7. Dezember
Rezept zurück ins Glück
Trübe hingen schwere, graue Wolken über dem kleinen Reihenhaus in der verschlafenen Siedlung am Rande Londons. Regentropfen schlugen gegen die Fensterscheibe und rannen langsam hinunter, wo sie sich zu einer beträchtlichen Pfütze auf der dunkelroten Fensterbank ansammelten.
Die Bäume im Vorgarten ließen traurig ihre kahlen Zweige hängen, die sonst um diese Jahreszeit immer ihr schönstes, weißes Winterkleid trugen und nur die eintönige Musik des Leierkastenmanns am Ende der Straße, durchbrach die bedrückende Stille.
Hannah legte ihre Wange an das Küchenfenster und seufzte, ihr warmer Atem hinterließ eine dunstige Schicht auf der kalten Scheibe, den sie mit einer lustlosen Handbewegung wegwischte, den Blick auf die kleine Pfütze draußen geheftet, in der sich ein Stück ihrer Häuserfassade spiegelte.
Dieses Jahr war Weihnachten nichts wie es sein sollte, kein Schnee, der von den Dächern rieselte, Neville auf einer „Ach-so-wichtigen“ Kräuterexpedition irgendwo in Südafrika und hier in ihrem Elternhaus, kam seit diesen schicksalhaften Wochen in ihrem sechsten Schuljahr keine Weihnachtsstimmung mehr auf.

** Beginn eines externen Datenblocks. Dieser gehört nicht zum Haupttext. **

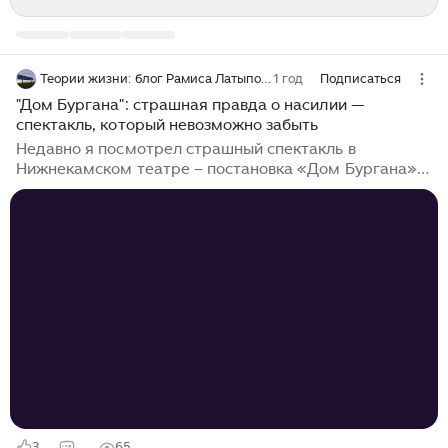
Теории жизни: блог Рамиса Латыпова
1 год
Подписаться
"Дом Бургана": страшная правда о насилии —
спектакль, который невозможно забыть
Недавно я посмотрел страшный спектакль в
Нижнекамском театре – постановка «Дом Бургана».
Это не обычный спектакль. Он многослойный. На
первый взгляд — трагедия одной семьи. Но режиссёр
уместил в двухчасовом действии проблему, с которой
сталкиваются тысячи людей. И показал её так, что
оторваться невозможно. После просмотра у меня
было состояние, как после фильма «Реквием по
мечте» или романа Эмиля Золя «Западня». Это
тяжёлая, реалистичная драма. Не назову её
триллером, но местами — да, пугает до дрожи...
3
65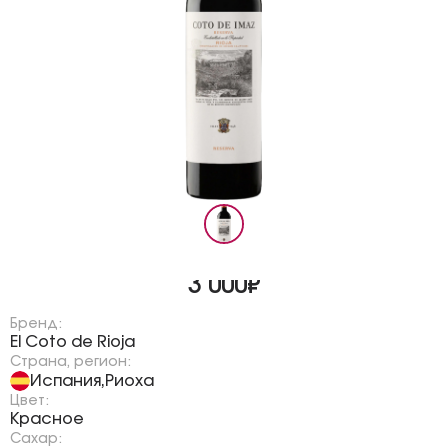
3 000₽
Бренд:
El Coto de Rioja
Страна, регион:
Испания
Риоха
,
Цвет:
Красное
Сахар: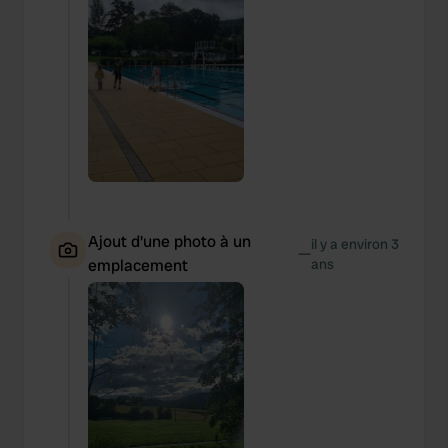
Ajout d'une photo à un
il y a environ 3
—
emplacement
ans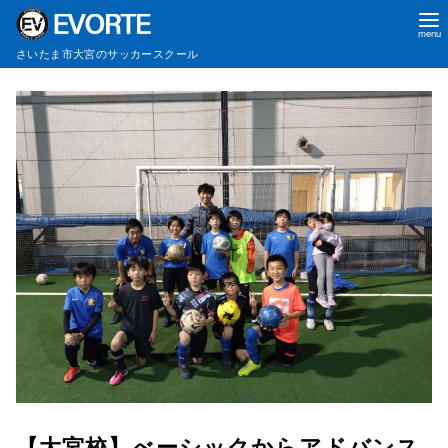
さいたま市大宮のサッカースクール
コ
ン
テ
ン
ツ
へ
移
動
【大宮校】べーシックからアドバンス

Die festliche Beleuchtung in den Fenstern bemerkte sie durch den grauen Schleier, der sich über die Siedlung gelegt zu haben schien, nicht und als ihr Blick zu dem kleinen, gerahmten Bild ihrer Mutter auf der Fensterbank fiel, spürte sie schon wieder einen festen Kloß in ihrer Kehle. Diese verfluchten Todesser, dachte sie und die zarte Hand auf ihrem Knie, ballte sich zu einer wütenden Faust.
Man hatte sie ja gewarnt, die ersten Feste – der erste Geburtstag, das erste Weihnachten – ohne sie würden schlimm werden und Hannah würde dem ganz sicher nicht widersprechen. Nur, dass dies nicht das Erste, sondern schon das Fünfte ohne sie war, und schlimm war es noch immer – vor allem überhaupt nicht mehr weihnachtlich.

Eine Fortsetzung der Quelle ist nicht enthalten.